Questions to answer:
• a. Answer these questions from the thread on the hunspell wordforms tool:
(i) Which hunspell version is being run, and how?
(ii) What encoding are both files said to use?
(iii) Which two character encodings does Németh László name?
• b. Supply what follows the last reply in the thread on the hunspell wordforms tool.

Supplied text:
If i try `wordforms -s test.aff test.dic radničk`, (without the "i") it produces even more of same errors. However if i remove/add one more letter to the word, it works as expected, which is to say `wordforms -s test.aff test.dic radnič` and `wordforms -s test.aff test.dic radničkim` works as expeted.

It actually does not matter whether the word being tested in is the .dic or not. Errors appear on any input word. It does matter what is in the .aff file though. This particular combination of flags and a few others will provoke the error on wordforms but some other affix flags won't.

I’m running hunspell 1.3.2 via command line. The issue is just with `wordforms` tool. The `hunspell` itself checks the same .dic and .aff combo properly.

Discussion

  • ebukva

    ebukva - 2013-03-04

    forgot to add: both files are utf-8 files.

     
  • Németh László

    Please, check the encoding of your files, especially the s with háček. I seems for me, this is a conversion error resulted by the character encoding differences between ISO-8859-2 and Windows-1250.

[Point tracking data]
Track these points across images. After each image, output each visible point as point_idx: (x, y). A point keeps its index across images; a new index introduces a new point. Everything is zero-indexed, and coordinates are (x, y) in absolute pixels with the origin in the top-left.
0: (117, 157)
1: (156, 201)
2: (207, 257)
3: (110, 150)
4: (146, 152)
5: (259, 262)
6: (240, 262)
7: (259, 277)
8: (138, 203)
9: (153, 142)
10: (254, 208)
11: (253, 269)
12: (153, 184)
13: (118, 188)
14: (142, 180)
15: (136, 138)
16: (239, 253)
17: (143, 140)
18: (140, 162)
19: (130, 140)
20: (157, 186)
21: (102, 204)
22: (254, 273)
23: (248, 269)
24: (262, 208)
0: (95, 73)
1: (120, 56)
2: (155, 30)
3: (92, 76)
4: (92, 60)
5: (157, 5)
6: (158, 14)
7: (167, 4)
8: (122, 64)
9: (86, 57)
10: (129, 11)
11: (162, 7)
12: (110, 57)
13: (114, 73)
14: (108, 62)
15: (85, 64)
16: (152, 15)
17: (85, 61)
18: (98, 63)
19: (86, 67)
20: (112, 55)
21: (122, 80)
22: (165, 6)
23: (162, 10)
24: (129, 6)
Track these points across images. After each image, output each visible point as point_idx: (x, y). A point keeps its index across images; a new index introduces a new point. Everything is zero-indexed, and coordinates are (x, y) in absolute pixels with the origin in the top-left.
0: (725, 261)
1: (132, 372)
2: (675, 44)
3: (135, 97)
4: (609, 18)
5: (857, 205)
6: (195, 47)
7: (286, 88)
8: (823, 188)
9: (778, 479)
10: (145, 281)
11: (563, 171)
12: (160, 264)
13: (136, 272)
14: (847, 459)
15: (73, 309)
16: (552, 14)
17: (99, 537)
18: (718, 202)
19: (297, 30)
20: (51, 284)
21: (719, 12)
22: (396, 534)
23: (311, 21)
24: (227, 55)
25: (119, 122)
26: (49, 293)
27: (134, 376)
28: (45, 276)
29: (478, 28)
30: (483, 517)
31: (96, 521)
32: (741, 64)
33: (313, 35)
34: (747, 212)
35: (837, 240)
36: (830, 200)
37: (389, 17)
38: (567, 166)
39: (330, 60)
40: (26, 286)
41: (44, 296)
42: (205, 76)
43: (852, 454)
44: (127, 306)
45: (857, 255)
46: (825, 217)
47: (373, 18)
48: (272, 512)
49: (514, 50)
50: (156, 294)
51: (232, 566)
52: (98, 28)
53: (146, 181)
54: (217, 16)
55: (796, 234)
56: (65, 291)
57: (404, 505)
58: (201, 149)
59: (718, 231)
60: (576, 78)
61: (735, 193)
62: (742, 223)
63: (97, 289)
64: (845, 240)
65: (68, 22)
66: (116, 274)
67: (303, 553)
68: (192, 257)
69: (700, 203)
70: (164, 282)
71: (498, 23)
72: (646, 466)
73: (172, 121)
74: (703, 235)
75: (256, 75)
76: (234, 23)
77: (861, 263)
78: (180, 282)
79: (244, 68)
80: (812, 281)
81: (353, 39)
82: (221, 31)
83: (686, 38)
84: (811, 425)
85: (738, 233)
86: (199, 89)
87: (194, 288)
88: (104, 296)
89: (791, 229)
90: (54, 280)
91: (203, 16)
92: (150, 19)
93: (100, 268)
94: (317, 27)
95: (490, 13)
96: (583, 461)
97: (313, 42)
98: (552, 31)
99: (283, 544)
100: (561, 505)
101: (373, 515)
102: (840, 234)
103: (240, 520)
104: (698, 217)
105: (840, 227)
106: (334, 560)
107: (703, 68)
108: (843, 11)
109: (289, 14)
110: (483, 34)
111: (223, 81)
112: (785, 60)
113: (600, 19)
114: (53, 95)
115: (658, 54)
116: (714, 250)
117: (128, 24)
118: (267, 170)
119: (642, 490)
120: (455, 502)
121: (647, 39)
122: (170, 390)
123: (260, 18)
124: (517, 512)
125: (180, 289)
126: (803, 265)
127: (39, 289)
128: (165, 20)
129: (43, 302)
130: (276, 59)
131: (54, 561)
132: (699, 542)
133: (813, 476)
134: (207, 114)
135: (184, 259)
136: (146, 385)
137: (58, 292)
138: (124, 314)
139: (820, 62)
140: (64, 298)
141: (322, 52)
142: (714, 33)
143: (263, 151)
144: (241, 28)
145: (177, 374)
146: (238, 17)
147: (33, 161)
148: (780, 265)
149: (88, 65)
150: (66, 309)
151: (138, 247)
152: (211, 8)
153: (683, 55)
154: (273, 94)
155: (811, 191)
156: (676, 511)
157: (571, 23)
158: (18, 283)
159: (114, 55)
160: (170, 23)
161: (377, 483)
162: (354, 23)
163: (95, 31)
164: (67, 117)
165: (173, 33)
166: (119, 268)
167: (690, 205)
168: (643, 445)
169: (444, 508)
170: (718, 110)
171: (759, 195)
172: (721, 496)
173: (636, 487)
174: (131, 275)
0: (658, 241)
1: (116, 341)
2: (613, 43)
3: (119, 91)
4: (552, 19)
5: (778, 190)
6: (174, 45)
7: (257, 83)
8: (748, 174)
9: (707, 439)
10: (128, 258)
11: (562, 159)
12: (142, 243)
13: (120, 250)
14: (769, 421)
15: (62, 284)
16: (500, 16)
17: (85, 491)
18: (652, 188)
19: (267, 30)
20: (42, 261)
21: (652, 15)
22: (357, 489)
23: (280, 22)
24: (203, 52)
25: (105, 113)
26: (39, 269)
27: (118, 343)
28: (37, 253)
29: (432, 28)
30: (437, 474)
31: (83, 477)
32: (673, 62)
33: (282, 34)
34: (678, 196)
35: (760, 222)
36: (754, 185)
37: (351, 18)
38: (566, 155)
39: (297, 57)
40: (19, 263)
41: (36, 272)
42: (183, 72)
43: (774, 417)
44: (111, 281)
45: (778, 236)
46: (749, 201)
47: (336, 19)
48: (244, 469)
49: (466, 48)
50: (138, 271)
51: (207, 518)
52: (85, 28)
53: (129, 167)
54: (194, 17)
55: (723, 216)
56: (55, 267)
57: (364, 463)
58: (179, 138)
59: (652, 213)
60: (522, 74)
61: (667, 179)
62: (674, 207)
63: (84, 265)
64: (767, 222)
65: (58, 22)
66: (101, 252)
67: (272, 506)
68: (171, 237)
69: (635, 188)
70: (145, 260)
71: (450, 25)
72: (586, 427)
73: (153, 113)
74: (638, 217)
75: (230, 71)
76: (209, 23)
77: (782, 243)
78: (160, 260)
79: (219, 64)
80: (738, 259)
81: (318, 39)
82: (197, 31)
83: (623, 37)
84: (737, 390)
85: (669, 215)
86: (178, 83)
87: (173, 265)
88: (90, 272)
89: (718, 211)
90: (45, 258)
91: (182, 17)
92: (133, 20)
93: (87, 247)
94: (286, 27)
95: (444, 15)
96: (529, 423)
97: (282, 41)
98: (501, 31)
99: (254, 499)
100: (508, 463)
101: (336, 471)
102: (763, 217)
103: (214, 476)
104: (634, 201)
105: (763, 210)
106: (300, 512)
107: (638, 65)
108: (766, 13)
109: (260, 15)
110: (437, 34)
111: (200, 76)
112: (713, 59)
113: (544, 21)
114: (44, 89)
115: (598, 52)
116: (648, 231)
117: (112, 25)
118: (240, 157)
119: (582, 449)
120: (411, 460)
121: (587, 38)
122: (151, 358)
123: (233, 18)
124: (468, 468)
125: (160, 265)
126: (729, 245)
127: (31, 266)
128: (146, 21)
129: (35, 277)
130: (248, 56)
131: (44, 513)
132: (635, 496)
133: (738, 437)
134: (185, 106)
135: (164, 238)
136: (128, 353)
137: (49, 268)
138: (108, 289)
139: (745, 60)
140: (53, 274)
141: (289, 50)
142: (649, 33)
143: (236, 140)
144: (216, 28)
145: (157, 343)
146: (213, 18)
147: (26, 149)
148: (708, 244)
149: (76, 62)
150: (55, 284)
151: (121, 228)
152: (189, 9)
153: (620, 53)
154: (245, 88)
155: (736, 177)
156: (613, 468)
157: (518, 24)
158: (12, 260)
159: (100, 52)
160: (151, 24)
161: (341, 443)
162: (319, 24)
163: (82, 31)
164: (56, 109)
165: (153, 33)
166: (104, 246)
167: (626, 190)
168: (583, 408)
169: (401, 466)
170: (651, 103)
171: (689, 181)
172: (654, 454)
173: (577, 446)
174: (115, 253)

Exercise responses:
• a.
(i) Hunspell 1.3.2, run via the command line.
(ii) UTF-8.
(iii) ISO-8859-2 and Windows-1250.

• b.
     
  • ebukva

    ebukva - 2013-03-05

    I was originally working on a ISO-8859-2 dictionary when I encountered the issue. But the example files pasted above, in the details, I created from scratch and typed all contents by hand using Sublime Edit set to UTF-8 for both. I’m using Mac OS 10.8.2. The Terminal.app’s character encoding is also se to to UTF-8.

    running `file -I test.aff` results in:
    test.aff: text/plain; charset=utf-8

    running `file -I test.dic` results in:
    test.dic: text/plain; charset=utf-8

    Is this issue reproducible?